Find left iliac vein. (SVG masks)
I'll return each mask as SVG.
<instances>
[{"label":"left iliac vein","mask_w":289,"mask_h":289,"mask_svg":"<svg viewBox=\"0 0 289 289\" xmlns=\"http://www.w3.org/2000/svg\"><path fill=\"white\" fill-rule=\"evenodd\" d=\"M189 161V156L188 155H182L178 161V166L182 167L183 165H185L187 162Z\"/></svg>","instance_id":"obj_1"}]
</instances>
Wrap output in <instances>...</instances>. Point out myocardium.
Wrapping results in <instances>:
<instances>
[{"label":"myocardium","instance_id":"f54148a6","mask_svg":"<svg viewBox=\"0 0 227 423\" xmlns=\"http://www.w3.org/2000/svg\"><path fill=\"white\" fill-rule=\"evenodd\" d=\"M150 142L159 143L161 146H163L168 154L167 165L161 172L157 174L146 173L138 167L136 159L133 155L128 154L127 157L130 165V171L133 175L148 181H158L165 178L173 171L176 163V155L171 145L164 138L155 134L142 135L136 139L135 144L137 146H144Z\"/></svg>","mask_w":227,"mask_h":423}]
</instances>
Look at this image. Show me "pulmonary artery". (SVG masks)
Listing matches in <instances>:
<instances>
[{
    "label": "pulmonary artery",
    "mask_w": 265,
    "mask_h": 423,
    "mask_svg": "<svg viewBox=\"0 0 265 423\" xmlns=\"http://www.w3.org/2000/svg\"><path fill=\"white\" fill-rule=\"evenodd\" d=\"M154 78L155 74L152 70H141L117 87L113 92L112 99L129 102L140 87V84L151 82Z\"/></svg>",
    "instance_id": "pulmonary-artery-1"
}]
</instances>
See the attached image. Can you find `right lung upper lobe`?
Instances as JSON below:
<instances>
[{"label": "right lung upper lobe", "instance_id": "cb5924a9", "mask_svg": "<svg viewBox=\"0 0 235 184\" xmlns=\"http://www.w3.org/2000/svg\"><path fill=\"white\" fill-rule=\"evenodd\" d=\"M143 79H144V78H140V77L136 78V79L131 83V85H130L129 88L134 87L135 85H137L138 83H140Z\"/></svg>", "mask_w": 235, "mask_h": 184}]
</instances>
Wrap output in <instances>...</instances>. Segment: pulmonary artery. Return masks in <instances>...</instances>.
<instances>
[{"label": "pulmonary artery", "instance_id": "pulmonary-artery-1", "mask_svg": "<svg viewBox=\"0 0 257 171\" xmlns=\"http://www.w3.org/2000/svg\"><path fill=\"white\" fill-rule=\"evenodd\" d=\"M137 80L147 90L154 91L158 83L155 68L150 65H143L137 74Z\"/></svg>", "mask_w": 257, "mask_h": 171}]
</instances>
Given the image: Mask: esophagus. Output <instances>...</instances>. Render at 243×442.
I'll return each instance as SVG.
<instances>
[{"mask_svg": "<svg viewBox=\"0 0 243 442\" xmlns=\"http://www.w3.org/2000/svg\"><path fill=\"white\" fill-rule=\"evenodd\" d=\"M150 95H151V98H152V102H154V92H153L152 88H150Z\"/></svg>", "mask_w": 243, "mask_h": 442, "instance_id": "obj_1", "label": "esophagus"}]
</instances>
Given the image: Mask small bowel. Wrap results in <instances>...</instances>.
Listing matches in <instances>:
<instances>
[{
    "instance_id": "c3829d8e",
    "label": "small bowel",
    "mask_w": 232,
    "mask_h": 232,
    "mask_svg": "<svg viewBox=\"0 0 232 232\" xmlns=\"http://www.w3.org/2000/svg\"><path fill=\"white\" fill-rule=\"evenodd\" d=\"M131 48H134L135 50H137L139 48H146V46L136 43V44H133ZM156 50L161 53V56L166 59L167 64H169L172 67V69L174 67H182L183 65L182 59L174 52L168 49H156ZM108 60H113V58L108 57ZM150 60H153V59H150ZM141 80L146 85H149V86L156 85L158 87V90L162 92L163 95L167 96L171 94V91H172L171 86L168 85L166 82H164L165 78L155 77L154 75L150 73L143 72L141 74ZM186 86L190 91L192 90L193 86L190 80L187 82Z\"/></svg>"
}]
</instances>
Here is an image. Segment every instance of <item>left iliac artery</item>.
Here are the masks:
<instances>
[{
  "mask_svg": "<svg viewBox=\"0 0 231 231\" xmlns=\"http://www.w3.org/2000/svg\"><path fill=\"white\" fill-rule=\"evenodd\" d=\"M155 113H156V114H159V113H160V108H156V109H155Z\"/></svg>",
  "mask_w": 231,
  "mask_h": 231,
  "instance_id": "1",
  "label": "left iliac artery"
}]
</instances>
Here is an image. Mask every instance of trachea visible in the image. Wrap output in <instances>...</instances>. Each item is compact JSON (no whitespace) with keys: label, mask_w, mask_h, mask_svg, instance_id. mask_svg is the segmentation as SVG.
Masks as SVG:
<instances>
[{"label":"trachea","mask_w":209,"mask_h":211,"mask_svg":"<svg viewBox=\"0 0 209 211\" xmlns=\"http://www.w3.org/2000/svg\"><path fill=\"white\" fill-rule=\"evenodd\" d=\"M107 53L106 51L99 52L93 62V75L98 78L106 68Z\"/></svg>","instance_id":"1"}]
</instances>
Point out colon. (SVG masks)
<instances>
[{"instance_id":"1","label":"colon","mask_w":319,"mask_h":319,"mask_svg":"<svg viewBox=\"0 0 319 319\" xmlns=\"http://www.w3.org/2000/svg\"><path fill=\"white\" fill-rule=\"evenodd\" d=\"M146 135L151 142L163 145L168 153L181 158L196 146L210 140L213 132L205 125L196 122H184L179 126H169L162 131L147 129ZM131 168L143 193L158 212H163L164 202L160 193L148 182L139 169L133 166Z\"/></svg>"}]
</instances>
..........
*EXERCISE*. In every entry, replace "Wrap output" with "Enclose output" and reproduce the lines with no other changes.

*PROBLEM SOLUTION*.
Find left iliac vein. (SVG masks)
I'll return each mask as SVG.
<instances>
[{"label":"left iliac vein","mask_w":289,"mask_h":289,"mask_svg":"<svg viewBox=\"0 0 289 289\" xmlns=\"http://www.w3.org/2000/svg\"><path fill=\"white\" fill-rule=\"evenodd\" d=\"M189 161V156L188 155H182L178 161V166L182 167L183 165H185L187 162Z\"/></svg>","instance_id":"obj_1"}]
</instances>
Enclose output in <instances>...</instances>. Point out myocardium.
Wrapping results in <instances>:
<instances>
[{"label":"myocardium","instance_id":"f54148a6","mask_svg":"<svg viewBox=\"0 0 227 423\" xmlns=\"http://www.w3.org/2000/svg\"><path fill=\"white\" fill-rule=\"evenodd\" d=\"M150 142L159 143L161 146H163L168 154L167 165L161 172L157 174L146 173L138 167L136 159L133 155L128 154L127 157L130 165V171L133 175L148 181H158L165 178L173 171L176 163V155L171 145L164 138L155 134L142 135L136 139L135 144L137 146H144Z\"/></svg>","mask_w":227,"mask_h":423}]
</instances>
Look at this image. Show me "pulmonary artery". (SVG masks)
Listing matches in <instances>:
<instances>
[{
    "label": "pulmonary artery",
    "mask_w": 265,
    "mask_h": 423,
    "mask_svg": "<svg viewBox=\"0 0 265 423\" xmlns=\"http://www.w3.org/2000/svg\"><path fill=\"white\" fill-rule=\"evenodd\" d=\"M154 78L155 74L152 70H141L117 87L113 92L112 99L129 102L140 87V84L151 82Z\"/></svg>",
    "instance_id": "pulmonary-artery-1"
}]
</instances>
See the attached image. Can you find `right lung upper lobe`?
Instances as JSON below:
<instances>
[{"label": "right lung upper lobe", "instance_id": "cb5924a9", "mask_svg": "<svg viewBox=\"0 0 235 184\" xmlns=\"http://www.w3.org/2000/svg\"><path fill=\"white\" fill-rule=\"evenodd\" d=\"M143 79H144V78H140V77L136 78V79L131 83V85H130L129 88L134 87L135 85H137L138 83H140Z\"/></svg>", "mask_w": 235, "mask_h": 184}]
</instances>
Enclose output in <instances>...</instances>. Segment: pulmonary artery. Return masks in <instances>...</instances>.
<instances>
[{"label": "pulmonary artery", "instance_id": "pulmonary-artery-1", "mask_svg": "<svg viewBox=\"0 0 257 171\" xmlns=\"http://www.w3.org/2000/svg\"><path fill=\"white\" fill-rule=\"evenodd\" d=\"M137 80L147 90L154 91L158 83L155 68L150 65H143L137 74Z\"/></svg>", "mask_w": 257, "mask_h": 171}]
</instances>
Given the image: Mask: esophagus. Output <instances>...</instances>. Render at 243×442.
I'll return each instance as SVG.
<instances>
[{"mask_svg": "<svg viewBox=\"0 0 243 442\" xmlns=\"http://www.w3.org/2000/svg\"><path fill=\"white\" fill-rule=\"evenodd\" d=\"M150 95H151V98H152V102H154V92H153L152 88H150Z\"/></svg>", "mask_w": 243, "mask_h": 442, "instance_id": "obj_1", "label": "esophagus"}]
</instances>
Given the image: Mask small bowel. Wrap results in <instances>...</instances>.
Listing matches in <instances>:
<instances>
[{
    "instance_id": "c3829d8e",
    "label": "small bowel",
    "mask_w": 232,
    "mask_h": 232,
    "mask_svg": "<svg viewBox=\"0 0 232 232\" xmlns=\"http://www.w3.org/2000/svg\"><path fill=\"white\" fill-rule=\"evenodd\" d=\"M131 48H134L135 50H137L139 48H146V46L136 43V44H133ZM156 50L161 53V56L166 59L167 64H169L172 67V69L174 67H182L183 65L182 59L174 52L168 49H156ZM108 60H113V58L108 57ZM150 60H153V59H150ZM141 80L146 85H149V86L156 85L158 87V90L162 92L163 95L167 96L171 94V91H172L171 86L168 85L166 82H164L165 78L155 77L154 75L150 73L143 72L141 74ZM186 86L190 91L192 90L193 86L190 80L187 82Z\"/></svg>"
}]
</instances>
Here is an image. Segment every instance of <item>left iliac artery</item>.
Here are the masks:
<instances>
[{
  "mask_svg": "<svg viewBox=\"0 0 231 231\" xmlns=\"http://www.w3.org/2000/svg\"><path fill=\"white\" fill-rule=\"evenodd\" d=\"M155 113H156V114H159V113H160V108H156V109H155Z\"/></svg>",
  "mask_w": 231,
  "mask_h": 231,
  "instance_id": "1",
  "label": "left iliac artery"
}]
</instances>
Here is an image. Mask every instance of trachea visible in the image. Enclose output in <instances>...</instances>. Each item is compact JSON (no whitespace) with keys: label, mask_w, mask_h, mask_svg, instance_id. mask_svg is the segmentation as SVG.
Masks as SVG:
<instances>
[{"label":"trachea","mask_w":209,"mask_h":211,"mask_svg":"<svg viewBox=\"0 0 209 211\" xmlns=\"http://www.w3.org/2000/svg\"><path fill=\"white\" fill-rule=\"evenodd\" d=\"M107 53L106 51L99 52L93 62V75L98 78L106 68Z\"/></svg>","instance_id":"1"}]
</instances>
Point out colon. (SVG masks)
<instances>
[{"instance_id":"1","label":"colon","mask_w":319,"mask_h":319,"mask_svg":"<svg viewBox=\"0 0 319 319\" xmlns=\"http://www.w3.org/2000/svg\"><path fill=\"white\" fill-rule=\"evenodd\" d=\"M146 135L151 142L163 145L168 153L181 158L196 146L210 140L213 132L205 125L196 122H184L179 126H169L162 131L147 129ZM131 168L143 193L158 212H163L164 202L160 193L148 182L139 169L133 166Z\"/></svg>"}]
</instances>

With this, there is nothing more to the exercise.